== Segment start ==
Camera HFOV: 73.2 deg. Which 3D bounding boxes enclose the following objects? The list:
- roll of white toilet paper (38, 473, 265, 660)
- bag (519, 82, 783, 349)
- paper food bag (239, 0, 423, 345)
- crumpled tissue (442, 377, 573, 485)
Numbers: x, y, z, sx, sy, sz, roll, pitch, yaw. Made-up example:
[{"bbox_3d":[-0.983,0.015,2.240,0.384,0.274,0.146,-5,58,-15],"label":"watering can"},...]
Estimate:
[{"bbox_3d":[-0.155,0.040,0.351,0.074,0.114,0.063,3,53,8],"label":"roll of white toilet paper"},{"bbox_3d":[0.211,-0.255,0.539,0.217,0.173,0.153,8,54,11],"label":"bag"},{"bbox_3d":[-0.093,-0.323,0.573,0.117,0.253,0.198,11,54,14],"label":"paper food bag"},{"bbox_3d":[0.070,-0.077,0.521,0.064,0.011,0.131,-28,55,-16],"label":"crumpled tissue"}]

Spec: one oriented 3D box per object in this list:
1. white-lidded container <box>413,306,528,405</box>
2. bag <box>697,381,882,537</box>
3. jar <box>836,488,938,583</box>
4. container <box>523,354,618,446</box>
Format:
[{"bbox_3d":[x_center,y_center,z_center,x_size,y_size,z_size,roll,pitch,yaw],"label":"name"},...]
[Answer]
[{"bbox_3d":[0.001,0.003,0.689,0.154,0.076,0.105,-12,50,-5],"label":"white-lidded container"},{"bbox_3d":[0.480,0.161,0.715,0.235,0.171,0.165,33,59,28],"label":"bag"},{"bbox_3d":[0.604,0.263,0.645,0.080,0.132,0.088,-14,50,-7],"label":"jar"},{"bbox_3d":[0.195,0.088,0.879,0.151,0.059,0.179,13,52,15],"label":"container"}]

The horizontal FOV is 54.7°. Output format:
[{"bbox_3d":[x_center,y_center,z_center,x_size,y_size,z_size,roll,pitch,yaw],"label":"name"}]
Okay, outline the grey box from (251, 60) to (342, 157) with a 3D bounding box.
== Segment end ==
Give back each line above exactly as written.

Camera HFOV: 73.2 deg. Which 3D bounding boxes enclose the following objects? The list:
- roll of white toilet paper (38, 473, 265, 660)
- bag (519, 82, 783, 349)
- paper food bag (239, 0, 423, 345)
- crumpled tissue (442, 377, 573, 485)
Numbers: x, y, z, sx, sy, sz, roll, pitch, yaw. Made-up example:
[{"bbox_3d":[-0.983,0.015,2.240,0.384,0.274,0.146,-5,58,-15],"label":"watering can"},...]
Estimate:
[{"bbox_3d":[-0.155,0.040,0.351,0.074,0.114,0.063,3,53,8],"label":"roll of white toilet paper"},{"bbox_3d":[0.211,-0.255,0.539,0.217,0.173,0.153,8,54,11],"label":"bag"},{"bbox_3d":[-0.093,-0.323,0.573,0.117,0.253,0.198,11,54,14],"label":"paper food bag"},{"bbox_3d":[0.070,-0.077,0.521,0.064,0.011,0.131,-28,55,-16],"label":"crumpled tissue"}]

Spec: one oriented 3D box per object in this list:
1. white-lidded container <box>413,306,528,405</box>
2. bag <box>697,381,882,537</box>
3. jar <box>836,488,938,583</box>
4. container <box>523,354,618,446</box>
Format:
[{"bbox_3d":[x_center,y_center,z_center,x_size,y_size,z_size,roll,pitch,yaw],"label":"name"},...]
[Answer]
[{"bbox_3d":[0.001,0.003,0.689,0.154,0.076,0.105,-12,50,-5],"label":"white-lidded container"},{"bbox_3d":[0.480,0.161,0.715,0.235,0.171,0.165,33,59,28],"label":"bag"},{"bbox_3d":[0.604,0.263,0.645,0.080,0.132,0.088,-14,50,-7],"label":"jar"},{"bbox_3d":[0.195,0.088,0.879,0.151,0.059,0.179,13,52,15],"label":"container"}]

The horizontal FOV is 54.7°. Output format:
[{"bbox_3d":[x_center,y_center,z_center,x_size,y_size,z_size,roll,pitch,yaw],"label":"name"}]
Okay, outline the grey box from (251, 60) to (342, 157) with a 3D bounding box.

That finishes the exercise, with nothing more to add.